◆ **Work instructions**:
Print the lines that run from the line with "абавязковая" to the line with "library_brl.by@mail.ru", keeping both end lines, exactly as they appear in the entries below, and nothing else.

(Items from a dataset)

-- Opening Marker --

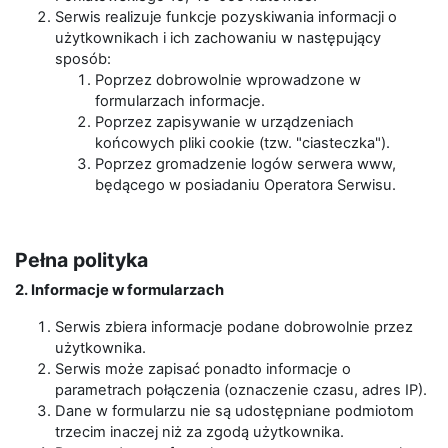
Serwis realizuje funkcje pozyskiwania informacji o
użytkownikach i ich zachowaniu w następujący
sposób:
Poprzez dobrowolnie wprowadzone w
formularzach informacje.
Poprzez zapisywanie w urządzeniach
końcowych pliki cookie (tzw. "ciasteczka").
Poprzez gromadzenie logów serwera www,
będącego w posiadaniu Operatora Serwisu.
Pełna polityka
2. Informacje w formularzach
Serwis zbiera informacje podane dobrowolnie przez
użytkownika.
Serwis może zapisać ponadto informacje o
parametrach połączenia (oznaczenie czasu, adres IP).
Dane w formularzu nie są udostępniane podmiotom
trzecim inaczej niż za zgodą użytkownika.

-- Closing Marker --
-- Opening Marker --

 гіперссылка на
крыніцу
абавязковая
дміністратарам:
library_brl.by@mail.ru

-- Closing Marker --
-- Opening Marker --

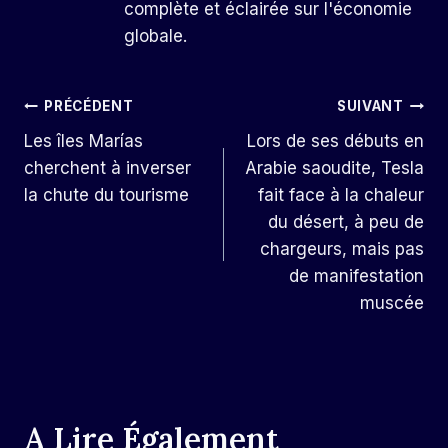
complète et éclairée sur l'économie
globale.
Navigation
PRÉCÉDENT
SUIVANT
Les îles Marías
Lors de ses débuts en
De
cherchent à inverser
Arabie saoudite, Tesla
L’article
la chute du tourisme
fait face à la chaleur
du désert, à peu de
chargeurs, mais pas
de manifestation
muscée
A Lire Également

-- Closing Marker --

◆ **Answer**:
абавязковая
дміністратарам:
library_brl.by@mail.ru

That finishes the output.